La Cour constitutionnelle suspend diverses mesures dans le domaine de l'accueil des demandeurs d'asile et du regroupement familial avec des personnes bénéficiant d’une protection subsidiaire

Les demandeurs d’asile ont en principe droit à l’accueil, qui prend généralement la forme d’une aide matérielle (logement, nourriture, etc.), c'est-à-dire le plus souvent d’un hébergement dans un centre d’asile. Avant la réforme de l'été 2025, il était possible, dans des circonstances particulières, d’obtenir une aide financière, notamment lorsque le réseau d’accueil de FEDASIL était surchargé et qu’il n’y avait plus de places d'accueil disponibles. Faute de places suffisantes, de nombreux demandeurs d’asile se sont retrouvés à la rue.

Par deux lois du 14 juillet 2025, le gouvernement fédéral a réformé cette réglementation :

  • D'une part, le droit d'accueil des demandeurs d'asile bénéficiant déjà d'un statut de protection dans un autre État membre de l'UE a été restreint. FEDASIL était désormais autorisé à refuser ou à limiter l'aide matérielle dans ces cas.
  • D'autre part, la possibilité de supprimer le lieu obligatoire d’inscription (appelé « code 207 ») dans des circonstances particulières, qui permettait auparavant à un demandeur d'asile de s'adresser à un CPAS, a été supprimée. Le gouvernement fédéral voulait ainsi empêcher les demandeurs d'asile de bénéficier d'une aide financière.

En ce qui concerne la première mesure, la Cour constitutionnelle a, dans son arrêt n° 23/2026 du 26 février 2026, émis des doutes quant à sa compatibilité avec le droit de l'Union et a donc posé une question préjudicielle à la Cour de justice de l'Union européenne (CJUE).
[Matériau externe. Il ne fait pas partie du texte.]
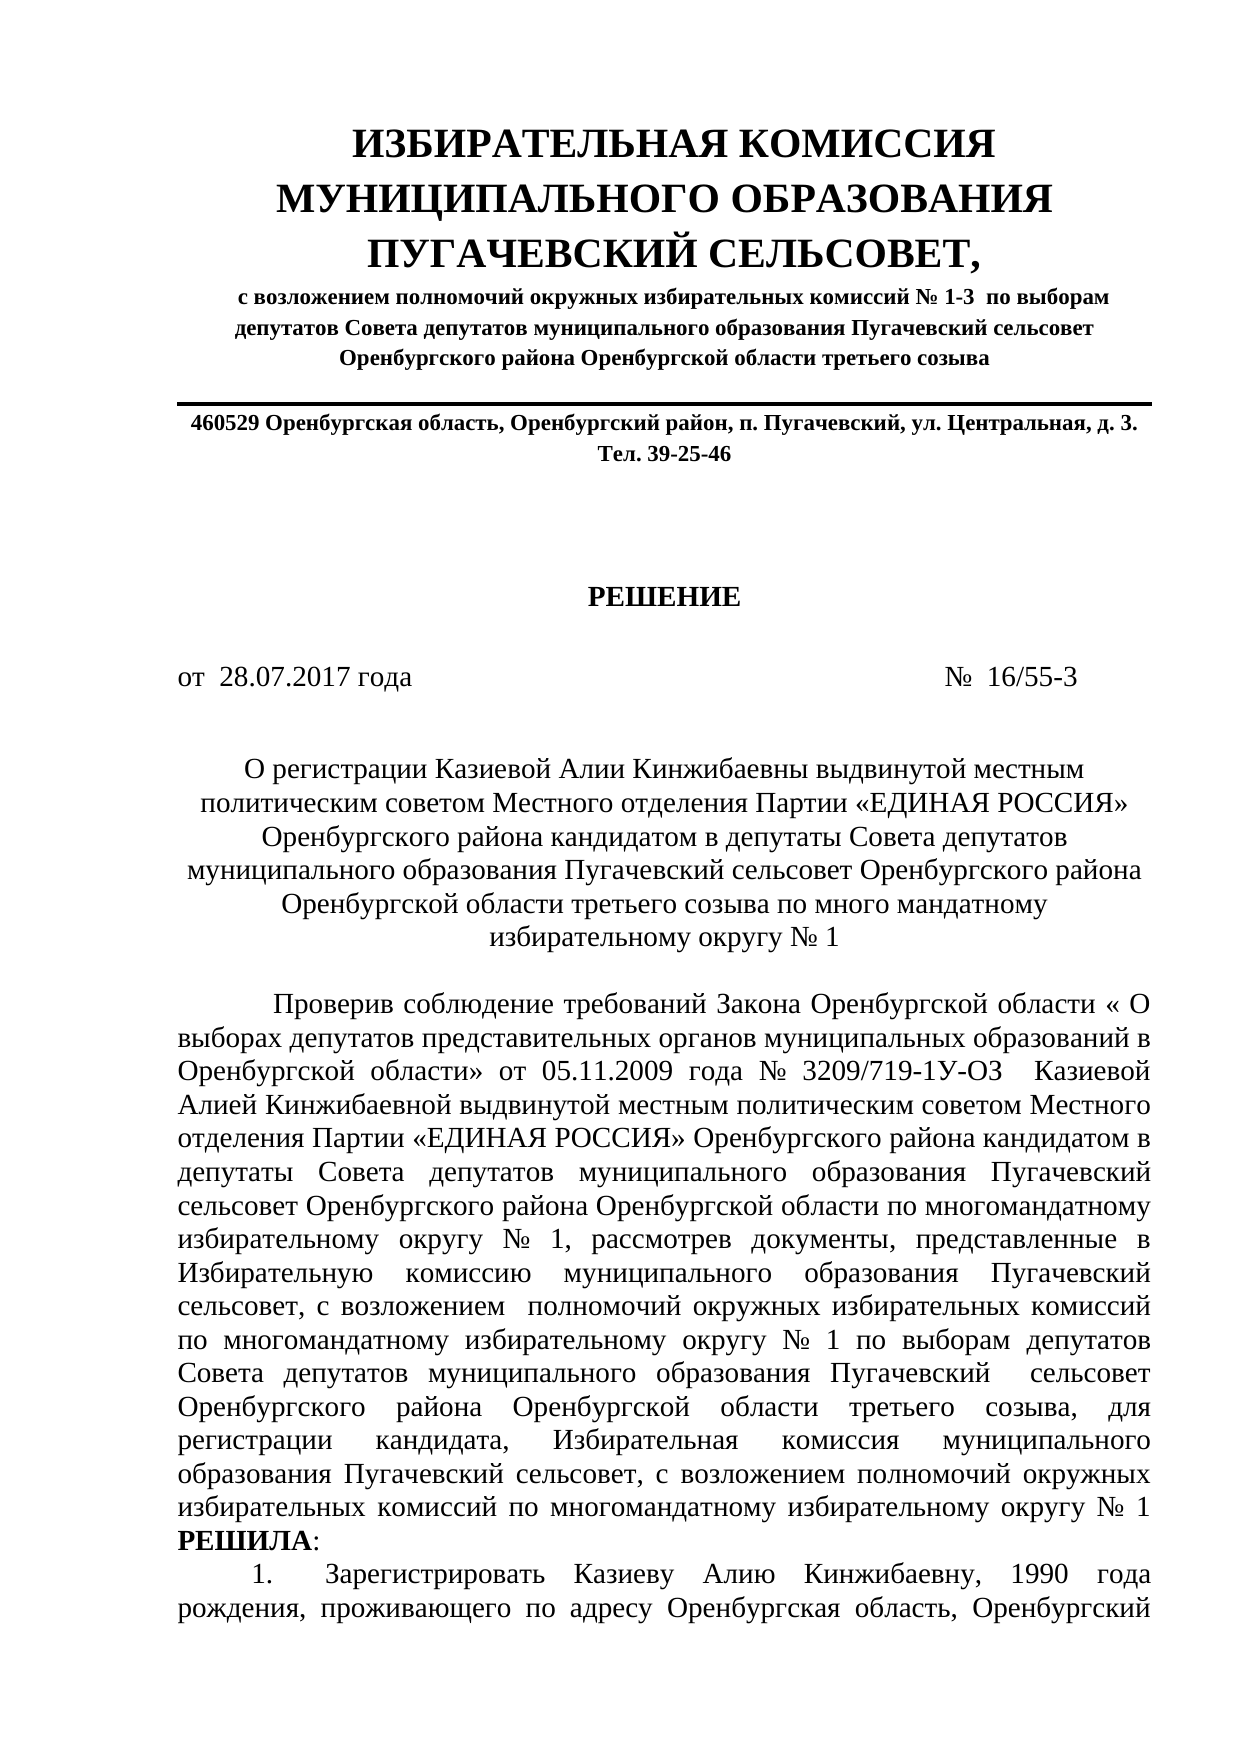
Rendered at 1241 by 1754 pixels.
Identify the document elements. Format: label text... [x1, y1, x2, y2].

text ПУГАЧЕВСКИЙ СЕЛЬСОВЕТ, [177, 228, 1152, 276]
text от 28.07.2017 года № 16/55-3 [177, 659, 1152, 692]
text с возложением полномочий окружных избирательных комиссий № 1-3 по выборам депутатов Совета депутатов муниципального образования Пугачевский сельсовет Оренбургского района Оренбургской области третьего созыва [177, 283, 1152, 370]
text ИЗБИРАТЕЛЬНАЯ КОМИССИЯ МУНИЦИПАЛЬНОГО ОБРАЗОВАНИЯ [177, 118, 1152, 221]
text 460529 Оренбургская область, Оренбургский район, п. Пугачевский, ул. Центральная, д. 3. Тел. 39-25-46 [177, 409, 1152, 466]
text РЕШЕНИЕ [177, 579, 1152, 613]
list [177, 1557, 1152, 1624]
text Проверив соблюдение требований Закона Оренбургской области « О выборах депутатов представительных органов муниципальных образований в Оренбургской области» от 05.11.2009 года № 3209/719-1У-ОЗ Казиевой Алией Кинжибаевной выдвинутой местным политическим советом Местного отделения Партии «ЕДИНАЯ РОССИЯ» Оренбургского района кандидатом в депутаты Совета депутатов муниципального образования Пугачевский сельсовет Оренбургского района Оренбургской области по многомандатному избирательному округу № 1, рассмотрев документы, представленные в Избирательную комиссию муниципального образования Пугачевский сельсовет, с возложением полномочий окружных избирательных комиссий по многомандатному избирательному округу № 1 по выборам депутатов Совета депутатов муниципального образования Пугачевский сельсовет Оренбургского района Оренбургской области третьего созыва, для регистрации кандидата, Избирательная комиссия муниципального образования Пугачевский сельсовет, с возложением полномочий окружных избирательных комиссий по многомандатному избирательному округу № 1 РЕШИЛА: [177, 986, 1152, 1557]
text О регистрации Казиевой Алии Кинжибаевны выдвинутой местным политическим советом Местного отделения Партии «ЕДИНАЯ РОССИЯ» Оренбургского района кандидатом в депутаты Совета депутатов муниципального образования Пугачевский сельсовет Оренбургского района Оренбургской области третьего созыва по много мандатному избирательному округу № 1 [177, 752, 1152, 953]
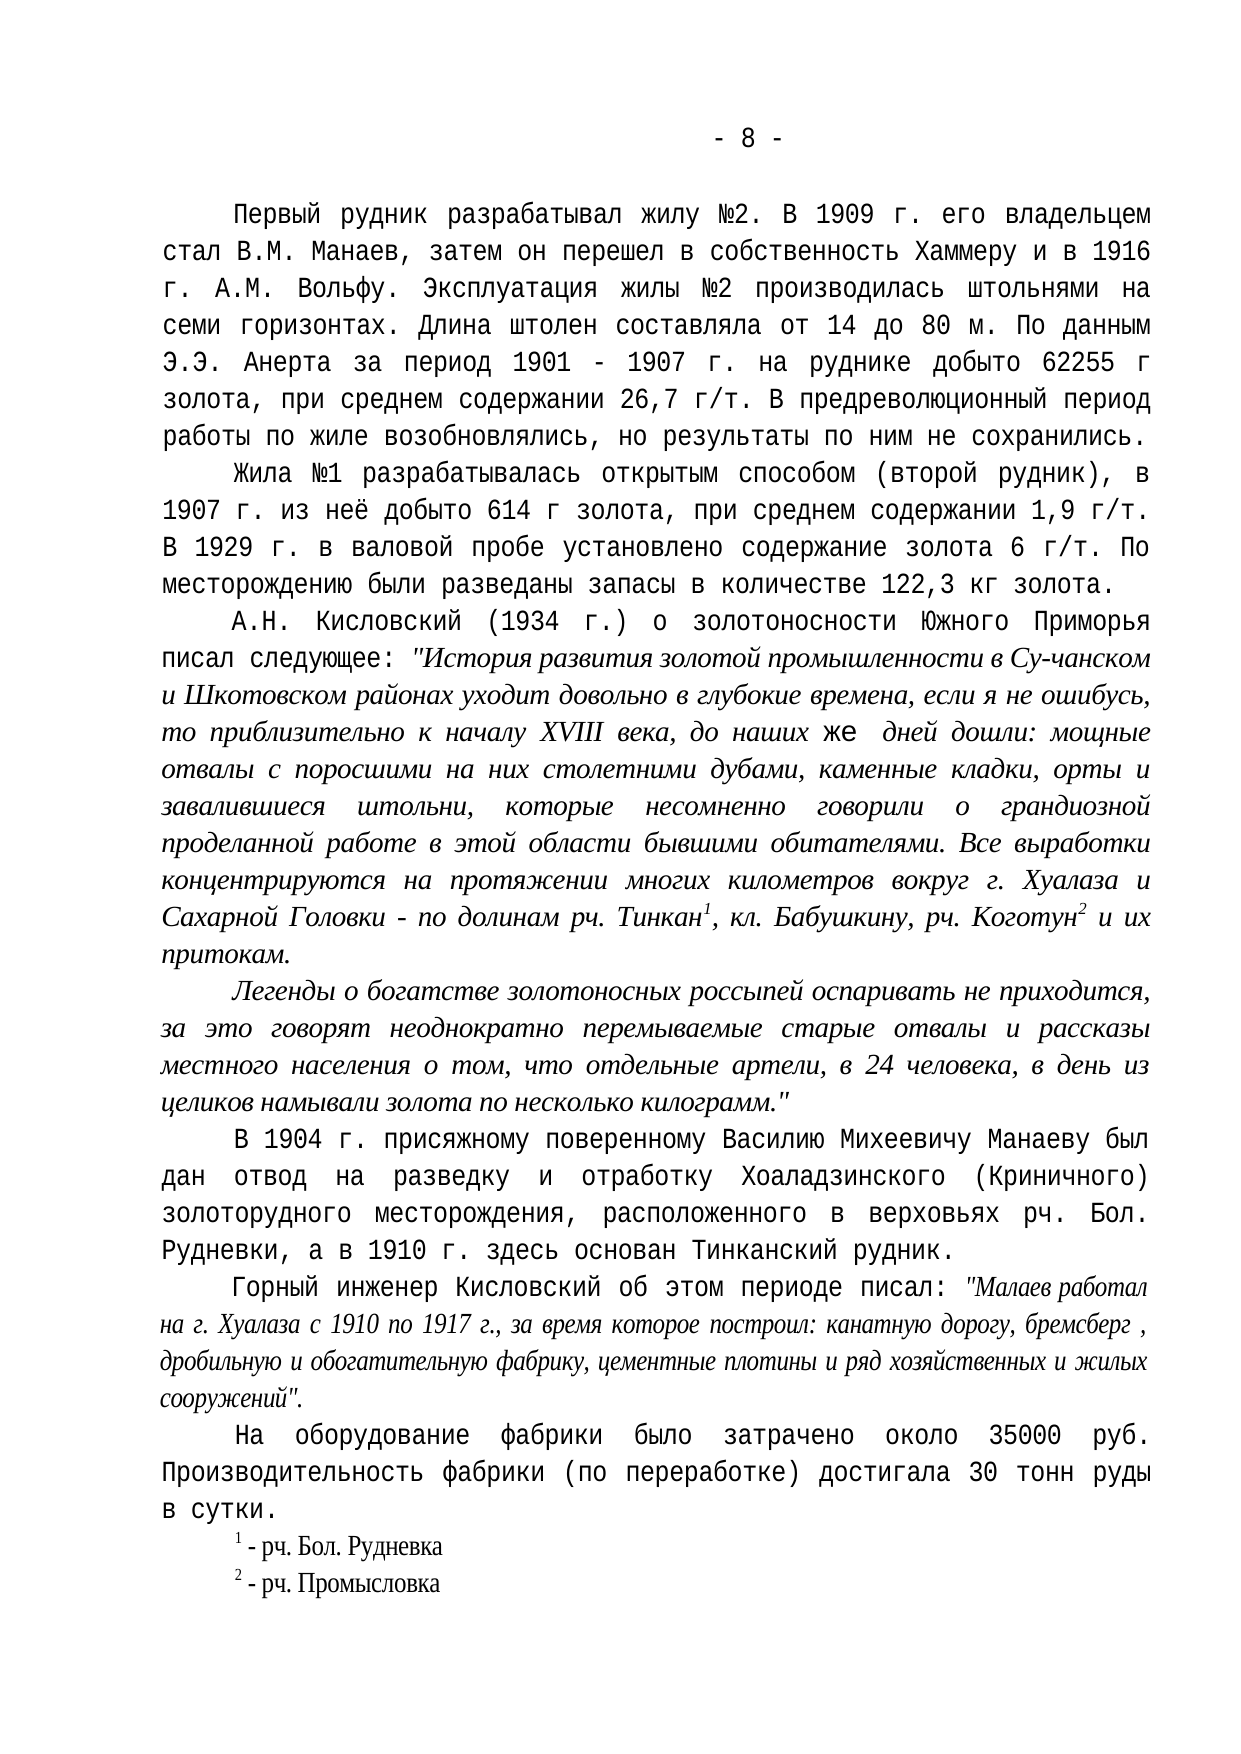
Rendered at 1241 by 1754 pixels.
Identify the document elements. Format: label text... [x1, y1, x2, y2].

text На оборудование фабрики было затрачено около 35000 руб. Производительность фабрики (по переработке) достигала 30 тонн руды в сутки. [161, 1414, 1152, 1525]
text 1 - рч. Бол. Рудневка [161, 1525, 1152, 1562]
text - 8 - [639, 118, 1146, 155]
text Легенды о богатстве золотоносных россыпей оспаривать не приходится, за это говорят неоднократно перемываемые старые отвалы и рассказы местного населения о том, что отдельные артели, в 24 человека, в день из целиков намывали золота по несколько килограмм." [161, 971, 1151, 1119]
text Горный инженер Кисловский об этом периоде писал: "Малаев работал на г. Хуалаза с 1910 по 1917 г., за время которое построил: канатную дорогу, бремсберг , дробильную и обогатительную фабрику, цементные плотины и ряд хозяйственных и жилых сооружений". [159, 1267, 1148, 1414]
text А.Н. Кисловский (1934 г.) о золотоносности Южного Приморья писал следующее: "История развития золотой промышленности в Су-чанском и Шкотовском районах уходит довольно в глубокие времена, если я не ошибусь, то приблизительно к началу XVIII века, до наших же дней дошли: мощные отвалы с поросшими на них столетними дубами, каменные кладки, орты и завалившиеся штольни, которые несомненно говорили о грандиозной проделанной работе в этой области бывшими обитателями. Все выработки концентрируются на протяжении многих километров вокруг г. Хуалаза и Сахарной Головки - по долинам рч. Тинкан1, кл. Бабушкину, рч. Коготун2 и их притокам. [161, 601, 1151, 971]
text Первый рудник разрабатывал жилу №2. В 1909 г. его владельцем стал В.М. Манаев, затем он перешел в собственность Хаммеру и в 1916 г. А.М. Вольфу. Эксплуатация жилы №2 производилась штольнями на семи горизонтах. Длина штолен составляла от 14 до 80 м. По данным Э.Э. Анерта за период 1901 - 1907 г. на руднике добыто 62255 г золота, при среднем содержании 26,7 г/т. В предреволюционный период работы по жиле возобновлялись, но результаты по ним не сохранились. [162, 194, 1152, 452]
text 2 - рч. Промысловка [161, 1562, 1152, 1599]
text В 1904 г. присяжному поверенному Василию Михеевичу Манаеву был дан отвод на разведку и отработку Хоаладзинского (Криничного) золоторудного месторождения, расположенного в верховьях рч. Бол. Рудневки, а в 1910 г. здесь основан Тинканский рудник. [161, 1119, 1149, 1267]
text Жила №1 разрабатывалась открытым способом (второй рудник), в 1907 г. из неё добыто 614 г золота, при среднем содержании 1,9 г/т. В 1929 г. в валовой пробе установлено содержание золота 6 г/т. По месторождению были разведаны запасы в количестве 122,3 кг золота. [162, 453, 1151, 601]
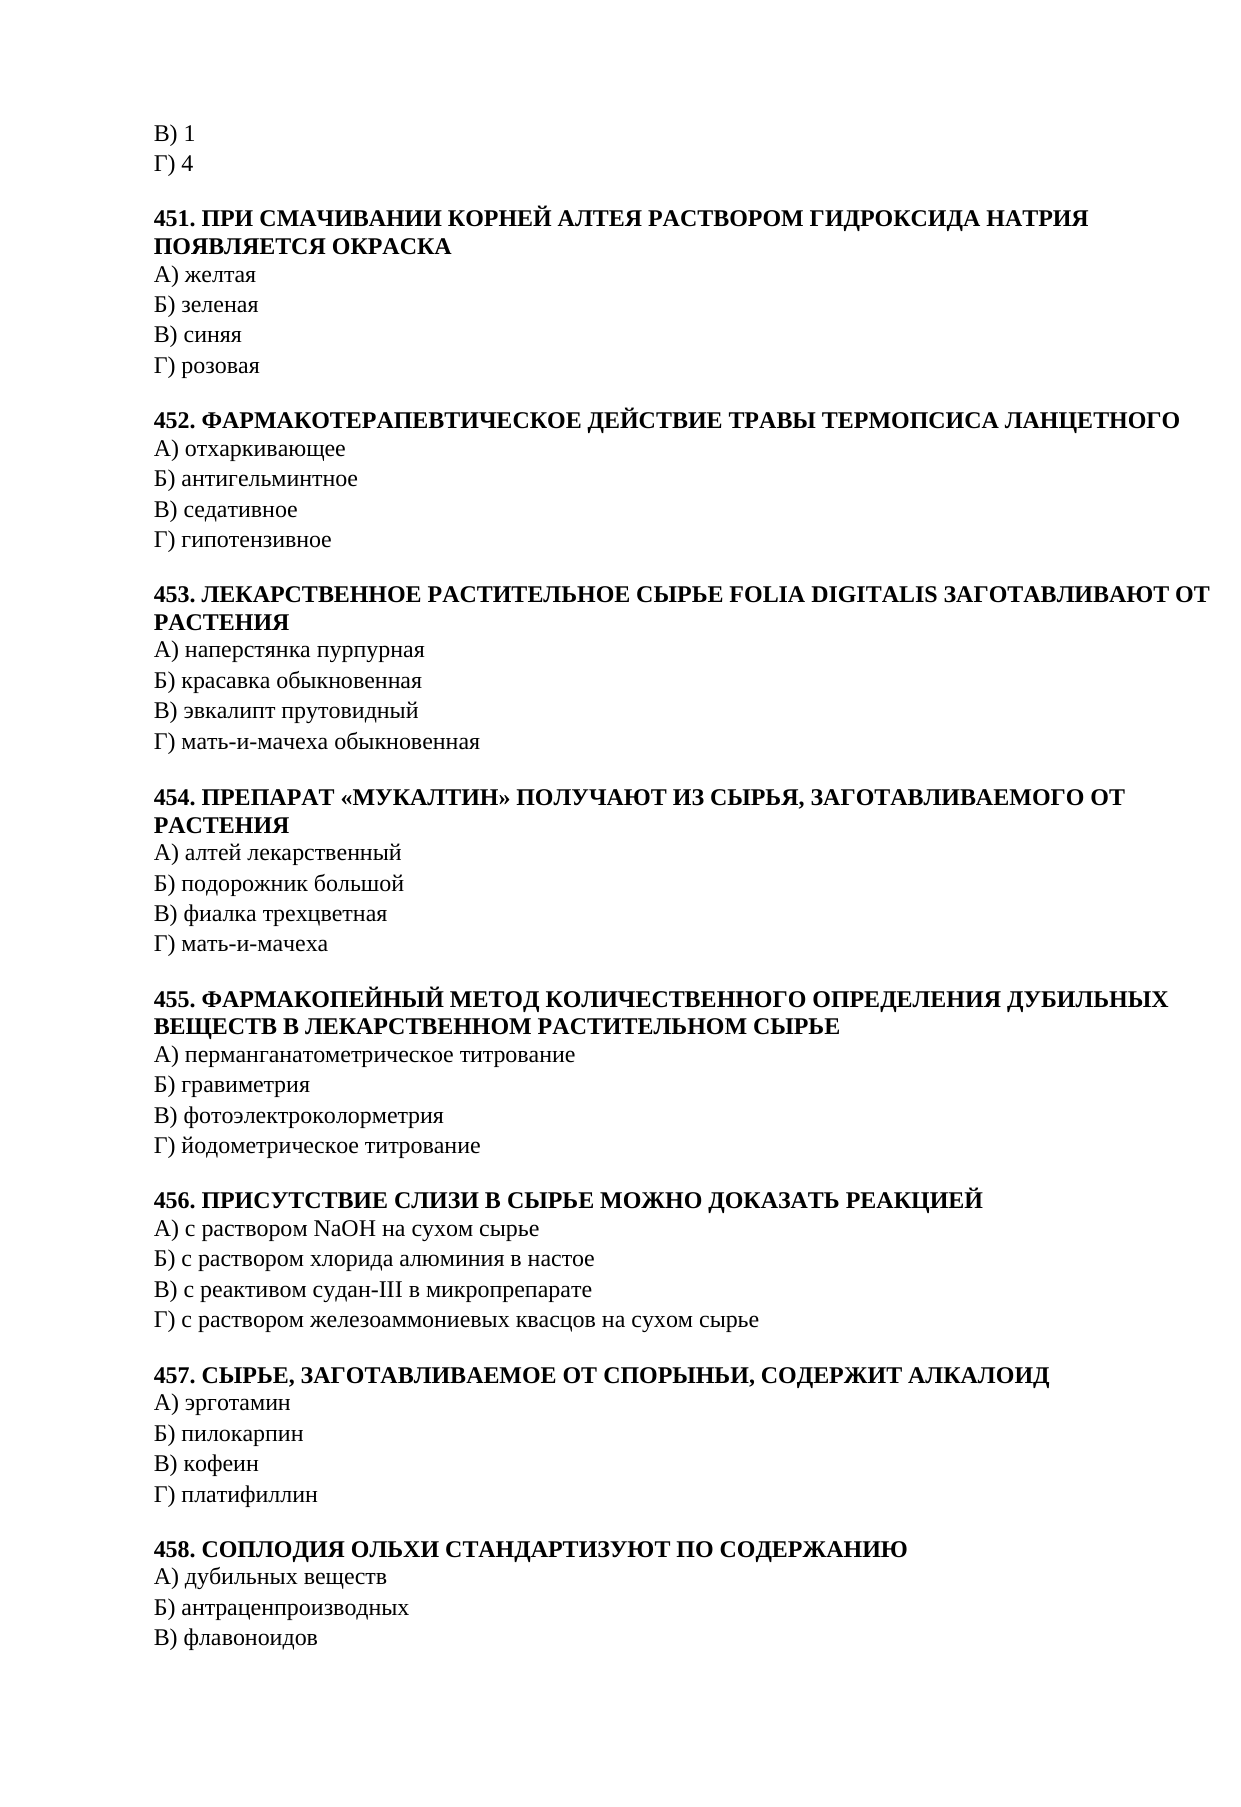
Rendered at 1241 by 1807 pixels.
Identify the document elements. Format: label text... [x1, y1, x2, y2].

text 458. СОПЛОДИЯ ОЛЬХИ СТАНДАРТИЗУЮТ ПО СОДЕРЖАНИЮ [153, 1535, 1211, 1562]
text 456. ПРИСУТСТВИЕ СЛИЗИ В СЫРЬЕ МОЖНО ДОКАЗАТЬ РЕАКЦИЕЙ [153, 1186, 1211, 1214]
text 451. ПРИ СМАЧИВАНИИ КОРНЕЙ АЛТЕЯ РАСТВОРОМ ГИДРОКСИДА НАТРИЯ ПОЯВЛЯЕТСЯ ОКРАСКА [153, 204, 1211, 260]
text А) наперстянка пурпурная [153, 635, 1211, 663]
text А) отхаркивающее [153, 434, 1211, 461]
text Г) мать-и-мачеха обыкновенная [153, 727, 1211, 754]
text 452. ФАРМАКОТЕРАПЕВТИЧЕСКОЕ ДЕЙСТВИЕ ТРАВЫ ТЕРМОПСИСА ЛАНЦЕТНОГО [153, 406, 1211, 434]
text 455. ФАРМАКОПЕЙНЫЙ МЕТОД КОЛИЧЕСТВЕННОГО ОПРЕДЕЛЕНИЯ ДУБИЛЬНЫХ ВЕЩЕСТВ В ЛЕКАРСТВЕННОМ РАСТИТЕЛЬНОМ СЫРЬЕ [153, 985, 1211, 1040]
text Г) платифиллин [153, 1479, 1211, 1507]
text В) синяя [153, 321, 1211, 348]
text Б) гравиметрия [153, 1070, 1211, 1098]
text А) перманганатометрическое титрование [153, 1040, 1211, 1067]
text Б) с раствором хлорида алюминия в настое [153, 1244, 1211, 1272]
text 457. СЫРЬЕ, ЗАГОТАВЛИВАЕМОЕ ОТ СПОРЫНЬИ, СОДЕРЖИТ АЛКАЛОИД [153, 1361, 1211, 1388]
text В) кофеин [153, 1449, 1211, 1477]
text В) фотоэлектроколорметрия [153, 1101, 1211, 1128]
text 453. ЛЕКАРСТВЕННОЕ РАСТИТЕЛЬНОЕ СЫРЬЕ FOLIA DIGITALIS ЗАГОТАВЛИВАЮТ ОТ РАСТЕНИЯ [153, 580, 1211, 635]
text 454. ПРЕПАРАТ «МУКАЛТИН» ПОЛУЧАЮТ ИЗ СЫРЬЯ, ЗАГОТАВЛИВАЕМОГО ОТ РАСТЕНИЯ [153, 783, 1211, 838]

La mesure a été suspendue dans l'attente de la décision de la CJUE, ce qui signifie que les personnes qui demandent l'asile en Belgique ne peuvent plus, du moins temporairement, se voir refuser l'aide matérielle (uniquement) parce qu'elles ont déjà obtenu l'asile dans un autre pays de l'UE.

En outre, la Cour constitutionnelle constate que la suppression de la possibilité de supprimer le lieu obligatoire d’inscription, lorsqu'il n'y a plus de place dans un centre d'accueil ou qu'une telle place n'est pas adaptée à la situation particulière du demandeur d'asile (problèmes médicaux, etc.) et qu'aucune autre aide matérielle n'est accordée par ailleurs, constitue un recul considérable et injustifié du niveau de protection en ce qui concerne le droit à une vie digne, le droit à l'aide sociale et le droit à un logement décent. En ce qui concerne la deuxième mesure, il estime qu'elle pourrait être incompatible avec le principe de standstill (art. 23 de la Constitution). Il pourrait également y avoir violation de l'article 22 de la Constitution (droit à la vie privée et familiale). Cette mesure a donc également été suspendue, de sorte qu'il est à nouveau possible, temporairement, de demander la suppression du code 207 en raison de la surcharge du réseau d'accueil. La Cour constitutionnelle se prononcera dans un délai de trois mois sur le recours en annulation formé contre cette mesure suspendue.

Parallèlement à la réforme de la législation en matière d'accueil, le gouvernement fédéral a également limité les possibilités de regroupement familial avec les personnes bénéficiant d'une protection subsidiaire. La loi du 18 juillet 2025 a introduit de nouvelles conditions plus strictes pour un tel regroupement familial (paiement d'une redevance, délai d'attente de deux ans à compter de l’octroi du droit de séjour, conditions financières et matérielles [logement, assurance maladie] et règles de preuve plus strictes en matière de lien de parenté).

Dans son arrêt n° 24/2026 du 26 février 2026, la Cour constitutionnelle soulève la question de savoir si cela ne constitue pas une discrimination par rapport aux réfugiés, qui peuvent faire venir leur famille (nucléaire) dans des conditions plus simples. Les règles plus strictes applicables au regroupement familial avec une personne bénéficiant d'une protection subsidiaire pourraient également porter atteinte à leur droit à la protection de la vie familiale et à l'intérêt supérieur de l'enfant. La Cour a donc posé plusieurs questions préjudicielles à la CJUE. Les règles plus strictes ont été suspendues dans l'attente de la décision de la CJUE, ce qui signifie que les règles en vigueur avant la réforme s'appliquent à nouveau (pas de délai d'attente, pas de conditions financières dans un premier temps, etc.).